**SOURCE TEXT:**
BEGIN
United States District Court, N.D. Illinois, Eastern Division
May 17, 2004
No. 04 C 3333 (N.D. Ill. May. 17, 2004)

Opinion

No. 04 C 3333.

May 17, 2004


MEMORANDUM OPINION AND ORDER


Raphael Regalado ("Regalado") has filed a pro se Petition for Writ of Habeas Corpus ("Petition") under 28 U.S.C. § 2254 to challenge his December 8, 1995 state court conviction for first degree murder, a conviction on which he is now serving a 60-year sentence. Regalado's Petition is supported by a 28-page memorandum (cited "Mem. — ") accompanied by a set of exhibits, all organized and presented with real clarity — an effort that would do credit to a trained lawyer (indeed, in light of the Petition's quality it would be surprising if Regalado had not had the benefit of substantial assistance by knowledgeable counsel). But unfortunately for Regalado, the very thoroughness of his presentation has disclosed some fatal flaws that doom his attempted collateral attack.

All further references to Title 28's provisions will simply take the form "Section ___."

To begin with, Regalado's Mem. 7 correctly identifies Section 2244(d)(1) as establishing the test for timeliness of any Section 2254 petition:

A 1-year period of limitation shall apply to an application for a writ of habeas corpus by a person in custody pursuant to the judgment of a State court. The limitation period shall run from the latest of —
(A) the date on which the judgment became final by the conclusion of direct review or the expiration of the time for seeking such review;
(B) the date on which the impediment to filing an application created by State action in violation of the Constitution or laws of the United States is removed, if the applicant was prevented from filing by such State action;
(C) the date on which the constitutional right asserted was initially recognized by the Supreme Court, if the right has been newly recognized by the Supreme Court and made retroactively applicable to cases on collateral review; or
(D) the date on which the factual predicate of the claim or claims presented could have been discovered through the exercise of due diligence.
END
**WHAT TO DO:**
- A) Reproduce the part of the court opinion that opens with the words containing "MEMORANDUM OPINION AND" and closes with "attempted collateral attack.", swapping "real clarity" for "great clarity".
- B) In the court opinion, what sentence is Regalado serving for his first degree murder conviction?
- C) Carry the court opinion forward from its final line.
You won't need the data that comes after the court opinion.

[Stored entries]
BEGIN
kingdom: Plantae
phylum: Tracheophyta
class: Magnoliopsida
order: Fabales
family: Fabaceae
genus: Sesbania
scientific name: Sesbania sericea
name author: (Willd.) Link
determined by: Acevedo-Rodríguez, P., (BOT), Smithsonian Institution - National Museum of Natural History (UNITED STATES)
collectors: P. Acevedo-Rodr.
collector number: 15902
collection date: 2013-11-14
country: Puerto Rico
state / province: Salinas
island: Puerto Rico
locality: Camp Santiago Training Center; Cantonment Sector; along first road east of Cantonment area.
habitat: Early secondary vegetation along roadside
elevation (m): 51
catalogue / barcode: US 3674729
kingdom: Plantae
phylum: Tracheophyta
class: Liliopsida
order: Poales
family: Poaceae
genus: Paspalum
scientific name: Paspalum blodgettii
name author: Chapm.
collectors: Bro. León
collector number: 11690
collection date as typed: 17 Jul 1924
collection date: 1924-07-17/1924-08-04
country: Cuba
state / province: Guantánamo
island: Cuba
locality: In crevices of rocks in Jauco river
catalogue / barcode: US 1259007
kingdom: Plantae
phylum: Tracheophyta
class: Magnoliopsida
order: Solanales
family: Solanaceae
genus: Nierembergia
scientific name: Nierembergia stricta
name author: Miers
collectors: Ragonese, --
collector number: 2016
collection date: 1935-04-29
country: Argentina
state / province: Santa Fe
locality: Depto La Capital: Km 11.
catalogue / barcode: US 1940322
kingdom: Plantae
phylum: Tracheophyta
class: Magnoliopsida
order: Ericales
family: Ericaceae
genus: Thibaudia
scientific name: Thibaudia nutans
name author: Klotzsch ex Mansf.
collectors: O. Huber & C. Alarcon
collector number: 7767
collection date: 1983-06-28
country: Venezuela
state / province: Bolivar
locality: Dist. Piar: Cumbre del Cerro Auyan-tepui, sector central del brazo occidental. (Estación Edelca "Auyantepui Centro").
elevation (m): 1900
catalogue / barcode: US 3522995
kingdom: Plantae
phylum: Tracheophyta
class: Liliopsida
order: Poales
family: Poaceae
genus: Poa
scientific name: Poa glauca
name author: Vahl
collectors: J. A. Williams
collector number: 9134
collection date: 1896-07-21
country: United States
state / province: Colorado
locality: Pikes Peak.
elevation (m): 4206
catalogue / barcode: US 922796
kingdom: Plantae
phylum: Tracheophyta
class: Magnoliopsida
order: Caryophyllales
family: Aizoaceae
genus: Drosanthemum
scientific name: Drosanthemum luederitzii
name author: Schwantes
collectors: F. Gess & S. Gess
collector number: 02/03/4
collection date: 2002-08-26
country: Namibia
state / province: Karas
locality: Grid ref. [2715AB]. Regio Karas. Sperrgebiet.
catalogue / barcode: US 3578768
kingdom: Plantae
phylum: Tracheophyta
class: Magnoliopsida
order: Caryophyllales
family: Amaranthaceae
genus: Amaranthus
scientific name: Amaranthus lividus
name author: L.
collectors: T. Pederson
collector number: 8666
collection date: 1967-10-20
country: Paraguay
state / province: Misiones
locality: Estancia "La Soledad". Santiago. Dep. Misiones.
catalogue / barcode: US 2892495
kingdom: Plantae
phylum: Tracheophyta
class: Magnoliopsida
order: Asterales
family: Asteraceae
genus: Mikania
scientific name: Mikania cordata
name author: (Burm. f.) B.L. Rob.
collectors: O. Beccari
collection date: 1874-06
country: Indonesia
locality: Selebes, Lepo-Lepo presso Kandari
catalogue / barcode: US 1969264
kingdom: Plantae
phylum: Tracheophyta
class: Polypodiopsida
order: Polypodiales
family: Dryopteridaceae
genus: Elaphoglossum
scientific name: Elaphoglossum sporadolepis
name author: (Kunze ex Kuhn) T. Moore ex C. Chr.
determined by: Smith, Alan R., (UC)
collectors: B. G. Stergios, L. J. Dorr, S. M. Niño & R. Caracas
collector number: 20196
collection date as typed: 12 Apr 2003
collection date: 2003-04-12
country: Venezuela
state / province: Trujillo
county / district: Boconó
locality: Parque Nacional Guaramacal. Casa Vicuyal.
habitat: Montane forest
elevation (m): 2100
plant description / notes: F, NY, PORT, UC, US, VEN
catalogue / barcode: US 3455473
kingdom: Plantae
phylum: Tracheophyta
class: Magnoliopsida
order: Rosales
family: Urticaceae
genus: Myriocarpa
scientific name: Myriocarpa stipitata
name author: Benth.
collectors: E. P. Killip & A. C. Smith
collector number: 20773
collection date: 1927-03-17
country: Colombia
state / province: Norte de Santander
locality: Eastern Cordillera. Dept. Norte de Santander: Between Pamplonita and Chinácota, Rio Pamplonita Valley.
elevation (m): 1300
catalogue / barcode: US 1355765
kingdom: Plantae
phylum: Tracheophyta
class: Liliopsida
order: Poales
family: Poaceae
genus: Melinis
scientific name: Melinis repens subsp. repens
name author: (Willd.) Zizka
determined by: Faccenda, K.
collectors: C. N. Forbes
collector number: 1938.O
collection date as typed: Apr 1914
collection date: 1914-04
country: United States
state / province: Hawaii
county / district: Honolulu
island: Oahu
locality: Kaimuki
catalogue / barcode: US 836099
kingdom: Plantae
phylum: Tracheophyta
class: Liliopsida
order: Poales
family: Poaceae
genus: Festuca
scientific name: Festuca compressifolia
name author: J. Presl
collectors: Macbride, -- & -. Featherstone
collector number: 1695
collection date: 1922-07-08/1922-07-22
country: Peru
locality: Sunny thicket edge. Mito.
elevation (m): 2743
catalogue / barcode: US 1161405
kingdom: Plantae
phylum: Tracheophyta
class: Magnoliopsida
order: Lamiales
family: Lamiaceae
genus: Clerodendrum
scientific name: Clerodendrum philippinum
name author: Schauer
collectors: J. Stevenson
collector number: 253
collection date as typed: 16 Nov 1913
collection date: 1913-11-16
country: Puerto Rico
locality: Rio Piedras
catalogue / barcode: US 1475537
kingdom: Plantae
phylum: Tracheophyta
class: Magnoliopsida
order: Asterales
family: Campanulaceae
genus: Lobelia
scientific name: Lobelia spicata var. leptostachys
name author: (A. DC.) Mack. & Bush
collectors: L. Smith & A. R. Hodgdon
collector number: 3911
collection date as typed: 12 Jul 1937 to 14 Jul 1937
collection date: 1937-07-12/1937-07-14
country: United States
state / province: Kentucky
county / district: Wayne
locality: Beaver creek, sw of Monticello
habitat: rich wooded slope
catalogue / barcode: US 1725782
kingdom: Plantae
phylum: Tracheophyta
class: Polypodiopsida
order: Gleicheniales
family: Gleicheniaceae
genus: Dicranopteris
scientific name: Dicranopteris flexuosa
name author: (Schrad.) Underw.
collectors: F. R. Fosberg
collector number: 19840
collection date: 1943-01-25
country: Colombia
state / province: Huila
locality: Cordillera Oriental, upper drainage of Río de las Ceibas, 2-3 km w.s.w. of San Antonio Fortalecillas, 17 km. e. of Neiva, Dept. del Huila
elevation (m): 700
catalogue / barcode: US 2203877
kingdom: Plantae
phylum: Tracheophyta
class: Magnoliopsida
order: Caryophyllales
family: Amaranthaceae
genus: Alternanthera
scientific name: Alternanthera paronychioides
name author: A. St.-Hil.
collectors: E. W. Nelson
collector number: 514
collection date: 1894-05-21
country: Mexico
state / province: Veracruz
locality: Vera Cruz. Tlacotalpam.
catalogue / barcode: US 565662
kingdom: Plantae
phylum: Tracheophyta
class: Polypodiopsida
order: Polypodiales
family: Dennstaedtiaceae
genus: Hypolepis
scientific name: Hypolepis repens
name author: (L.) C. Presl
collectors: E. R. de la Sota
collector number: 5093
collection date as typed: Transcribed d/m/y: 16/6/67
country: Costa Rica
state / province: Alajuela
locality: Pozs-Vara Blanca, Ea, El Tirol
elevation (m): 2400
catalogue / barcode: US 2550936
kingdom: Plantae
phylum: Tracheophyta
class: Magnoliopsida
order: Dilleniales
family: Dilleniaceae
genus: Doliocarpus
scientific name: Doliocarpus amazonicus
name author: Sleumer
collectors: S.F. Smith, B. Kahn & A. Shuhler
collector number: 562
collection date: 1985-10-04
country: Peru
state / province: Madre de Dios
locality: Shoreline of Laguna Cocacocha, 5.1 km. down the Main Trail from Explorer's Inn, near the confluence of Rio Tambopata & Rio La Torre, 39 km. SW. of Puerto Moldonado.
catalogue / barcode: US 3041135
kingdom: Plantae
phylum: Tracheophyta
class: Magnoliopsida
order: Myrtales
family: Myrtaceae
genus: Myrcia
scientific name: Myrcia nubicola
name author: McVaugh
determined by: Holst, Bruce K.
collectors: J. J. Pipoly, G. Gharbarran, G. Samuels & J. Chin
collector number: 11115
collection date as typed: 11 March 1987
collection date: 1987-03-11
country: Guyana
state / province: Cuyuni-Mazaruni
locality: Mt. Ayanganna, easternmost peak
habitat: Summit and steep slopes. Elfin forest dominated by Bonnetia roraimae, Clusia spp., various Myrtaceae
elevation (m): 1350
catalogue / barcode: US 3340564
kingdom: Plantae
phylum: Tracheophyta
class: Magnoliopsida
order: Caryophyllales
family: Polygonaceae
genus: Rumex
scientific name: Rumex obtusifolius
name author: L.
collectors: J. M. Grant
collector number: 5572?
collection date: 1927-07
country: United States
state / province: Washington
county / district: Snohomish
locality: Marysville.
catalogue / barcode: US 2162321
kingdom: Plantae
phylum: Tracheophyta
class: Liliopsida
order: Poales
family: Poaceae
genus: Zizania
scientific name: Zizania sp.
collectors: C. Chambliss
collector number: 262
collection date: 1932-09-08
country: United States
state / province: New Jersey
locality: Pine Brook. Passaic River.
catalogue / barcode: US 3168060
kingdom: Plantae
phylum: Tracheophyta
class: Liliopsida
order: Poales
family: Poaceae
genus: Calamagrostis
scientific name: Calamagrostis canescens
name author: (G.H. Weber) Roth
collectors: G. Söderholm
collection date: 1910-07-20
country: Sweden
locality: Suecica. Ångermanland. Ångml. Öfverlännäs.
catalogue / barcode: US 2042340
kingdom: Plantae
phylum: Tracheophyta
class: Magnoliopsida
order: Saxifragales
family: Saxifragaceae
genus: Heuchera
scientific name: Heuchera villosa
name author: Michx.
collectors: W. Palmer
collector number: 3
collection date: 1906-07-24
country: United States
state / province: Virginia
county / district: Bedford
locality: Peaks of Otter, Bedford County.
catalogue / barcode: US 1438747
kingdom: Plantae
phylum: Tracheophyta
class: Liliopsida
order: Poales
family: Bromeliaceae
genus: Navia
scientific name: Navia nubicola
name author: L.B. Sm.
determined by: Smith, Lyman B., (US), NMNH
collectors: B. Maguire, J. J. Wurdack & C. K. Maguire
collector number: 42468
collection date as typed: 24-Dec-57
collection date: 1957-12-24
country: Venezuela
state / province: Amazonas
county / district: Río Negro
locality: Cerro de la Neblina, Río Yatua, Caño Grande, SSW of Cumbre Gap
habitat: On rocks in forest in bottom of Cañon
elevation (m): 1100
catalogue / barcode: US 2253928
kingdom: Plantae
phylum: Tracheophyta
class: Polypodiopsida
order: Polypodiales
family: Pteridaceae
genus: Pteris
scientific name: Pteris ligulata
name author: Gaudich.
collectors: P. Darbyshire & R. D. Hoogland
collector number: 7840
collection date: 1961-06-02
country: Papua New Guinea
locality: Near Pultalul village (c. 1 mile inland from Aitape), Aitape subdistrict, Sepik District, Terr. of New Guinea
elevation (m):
END
**EXERCISE RESULTS:**
- A)
MEMORANDUM OPINION AND ORDER


Raphael Regalado ("Regalado") has filed a pro se Petition for Writ of Habeas Corpus ("Petition") under 28 U.S.C. § 2254 to challenge his December 8, 1995 state court conviction for first degree murder, a conviction on which he is now serving a 60-year sentence. Regalado's Petition is supported by a 28-page memorandum (cited "Mem. — ") accompanied by a set of exhibits, all organized and presented with great clarity — an effort that would do credit to a trained lawyer (indeed, in light of the Petition's quality it would be surprising if Regalado had not had the benefit of substantial assistance by knowledgeable counsel). But unfortunately for Regalado, the very thoroughness of his presentation has disclosed some fatal flaws that doom his attempted collateral attack.

- B) A 60-year sentence.

- C)
In this instance the Petition's May 4, 2004 presumptive filing date means that the operative commencement date of the one-year period, after Regalado has been given the benefit of the tolling provision of Section 2244(d)(2) (more of this later), had to have been not earlier than May 3, 2003.

Although the Petition was not received in this District Court's Clerk's Office until May 11, Regalado's handwritten declaration bears a May 4 signing date. By treating that as the operative date, this Court has given Regalado the maximum possible benefit of the "mailbox rule" prescribed by Houston v. Lack, 487 U.S. 266 (1988).

Regalado's sole contention in his Petition as to a claimed constitutional deprivation is that his trial lawyers — William Murphy ("Murphy") and James McCarron — fell below the constitutional yardstick of effective assistance, as prescribed by Strickland v. Washington, 466 U.S. 668 (1984) and its nearly innumerable progeny, when they failed to request a fitness hearing pursuant to 725 ILCS 5/104-21(a) based on the fact that Regalado was taking methadone to treat his heroin addiction both before and during his four-day trial. By June 1, 2000 both of those trial counsel provided affidavits in support of his contention, those affidavits being used in Regalado's state post-conviction petition that raised the same ground that he now advances in the Petition here.

Against that backdrop Regalado contends that the following timetable controls:

1. It was assertedly not until June 3, 2000, when his new state post-conviction counsel had received not only the trial lawyers' affidavits (respectively received on May 31 and June 1, 2000) but also a supporting affidavit from defense investigator Robert Hodges that, in the language of Section 2244(d)(1)(D), "the factual predicate of the claim or claims presented could have been discovered through the exercise of due diligence."
2. With that as the putative starting date for the Section 2244(d)(1) time clock, in Regalado's view he had until a year from June 3, 2000 — that is, until June 3, 2001 — to file his petition here.
3. Meanwhile Regalado had filed his state Petition for Post-Conviction Relief in the Circuit Court of Cook County on March 3, 1998. That petition was ultimately dismissed at the Circuit Court level following an intervening appeal and remand that had ensued after the Circuit Court's initial dismissal. Then the Illinois Appellate Court upheld that second dismissal on May 23, 2002 via its unpublished order in its Case No. 1-00-2659 (reproduced in full as Petition Ex. G). And Regalado Mem. 5 identifies May 14, 2003 as the date when the Illinois Supreme Court declined to reconsider its October 2, 2002 denial of Regalado's Petition for Leave to Appeal the Appellate Court's decision.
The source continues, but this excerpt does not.